**** DATASET EXCERPTS

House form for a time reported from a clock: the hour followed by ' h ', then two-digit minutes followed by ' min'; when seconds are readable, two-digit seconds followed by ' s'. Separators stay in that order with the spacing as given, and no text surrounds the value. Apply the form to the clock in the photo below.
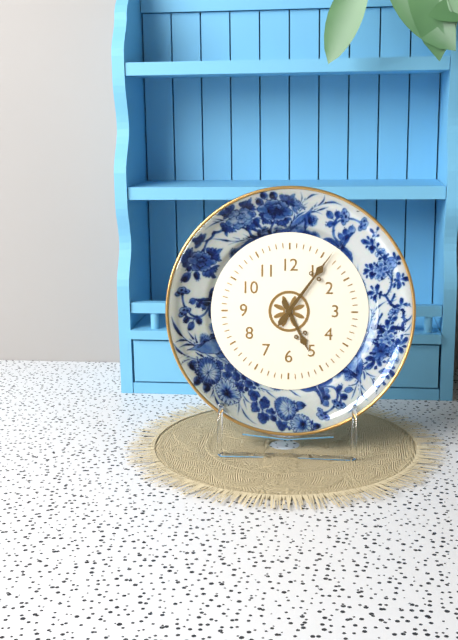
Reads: 5 h 06 min
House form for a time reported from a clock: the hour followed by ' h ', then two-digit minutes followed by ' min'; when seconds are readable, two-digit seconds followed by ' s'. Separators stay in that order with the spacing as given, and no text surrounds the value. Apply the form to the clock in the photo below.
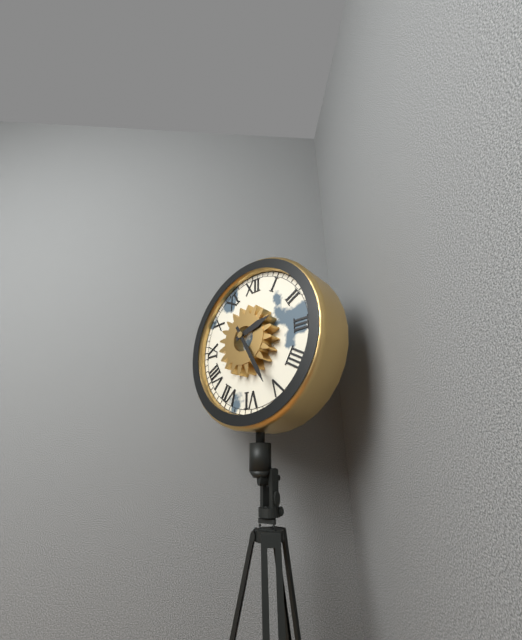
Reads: 2 h 25 min
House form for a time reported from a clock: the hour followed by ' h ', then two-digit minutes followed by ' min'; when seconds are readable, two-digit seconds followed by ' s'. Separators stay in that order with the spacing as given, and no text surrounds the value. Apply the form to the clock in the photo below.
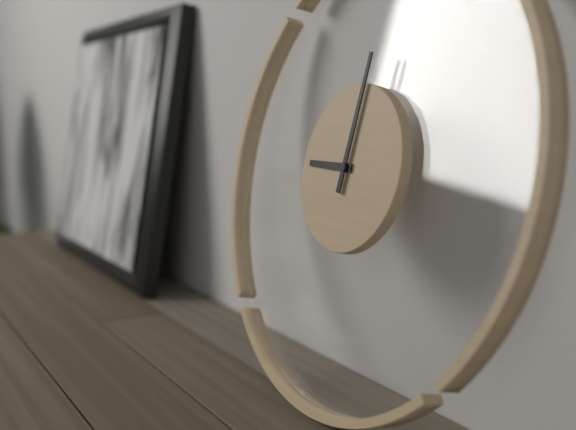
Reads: 9 h 01 min
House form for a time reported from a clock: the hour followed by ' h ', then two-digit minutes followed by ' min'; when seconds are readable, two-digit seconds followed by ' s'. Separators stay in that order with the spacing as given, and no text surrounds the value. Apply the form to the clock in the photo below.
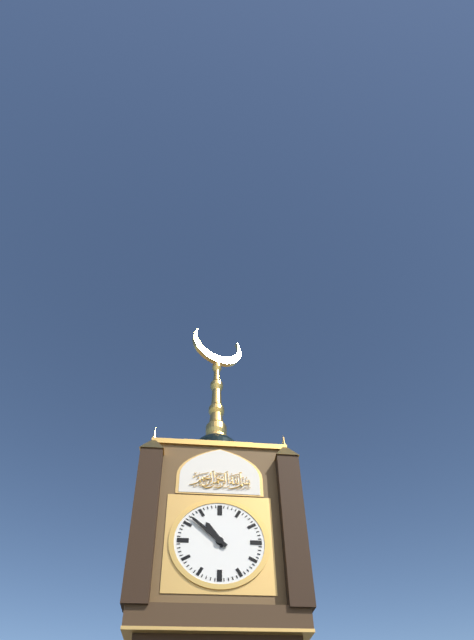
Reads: 10 h 52 min
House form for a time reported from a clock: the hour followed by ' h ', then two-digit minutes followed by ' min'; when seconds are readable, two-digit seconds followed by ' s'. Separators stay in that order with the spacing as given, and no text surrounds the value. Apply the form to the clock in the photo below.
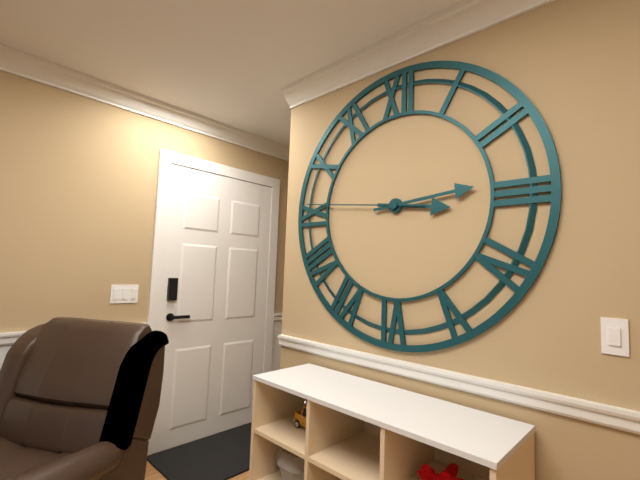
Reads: 3 h 14 min 46 s
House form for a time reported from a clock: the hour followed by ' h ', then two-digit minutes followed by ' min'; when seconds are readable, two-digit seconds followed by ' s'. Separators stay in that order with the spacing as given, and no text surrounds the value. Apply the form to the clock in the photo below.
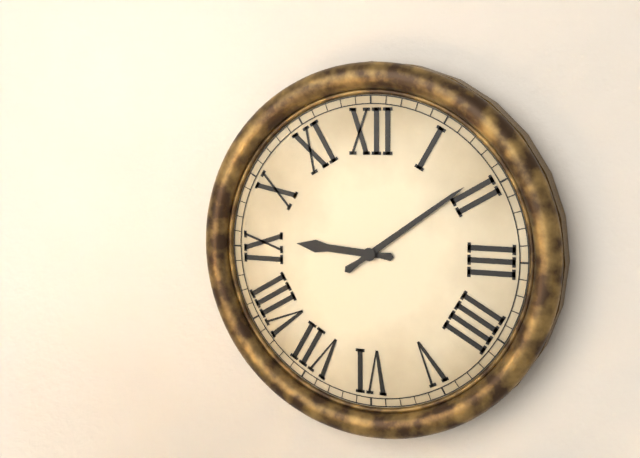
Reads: 9 h 09 min
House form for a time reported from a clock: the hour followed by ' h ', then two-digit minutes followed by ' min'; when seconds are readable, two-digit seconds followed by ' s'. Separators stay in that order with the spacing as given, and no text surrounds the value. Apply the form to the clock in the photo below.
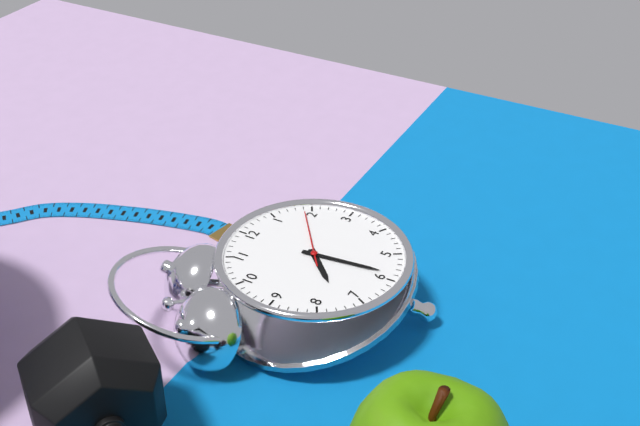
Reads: 7 h 29 min 09 s
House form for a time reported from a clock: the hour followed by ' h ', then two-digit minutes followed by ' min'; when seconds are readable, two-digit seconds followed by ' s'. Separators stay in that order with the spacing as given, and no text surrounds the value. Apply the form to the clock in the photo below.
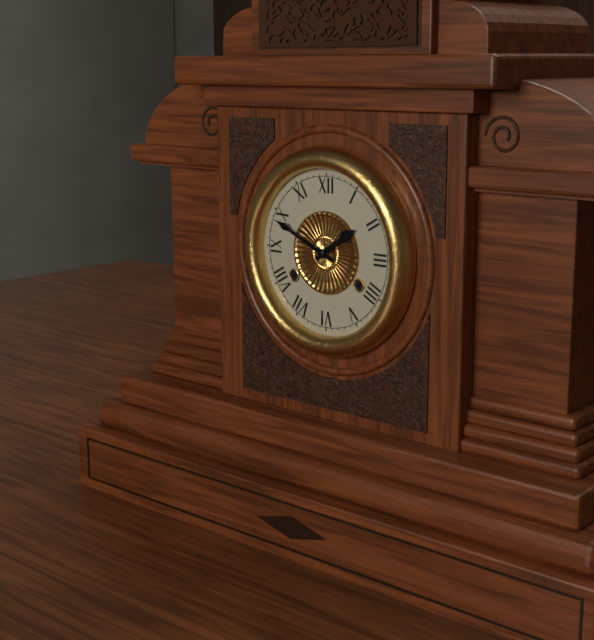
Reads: 1 h 49 min
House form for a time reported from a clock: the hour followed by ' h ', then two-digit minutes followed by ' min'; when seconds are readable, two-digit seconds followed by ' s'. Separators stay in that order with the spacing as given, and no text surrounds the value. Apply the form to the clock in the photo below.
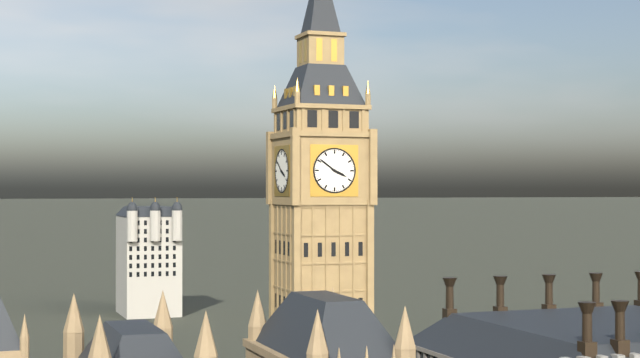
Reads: 3 h 51 min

********

DIRECTIONS FOR THIS TASK: Show every line of the listing that contains the string "Reads", matching case exactly.

OUTPUT FOR THIS TASK:
Reads: 5 h 06 min
Reads: 2 h 25 min
Reads: 9 h 01 min
Reads: 10 h 52 min
Reads: 3 h 14 min 46 s
Reads: 9 h 09 min
Reads: 7 h 29 min 09 s
Reads: 1 h 49 min
Reads: 3 h 51 min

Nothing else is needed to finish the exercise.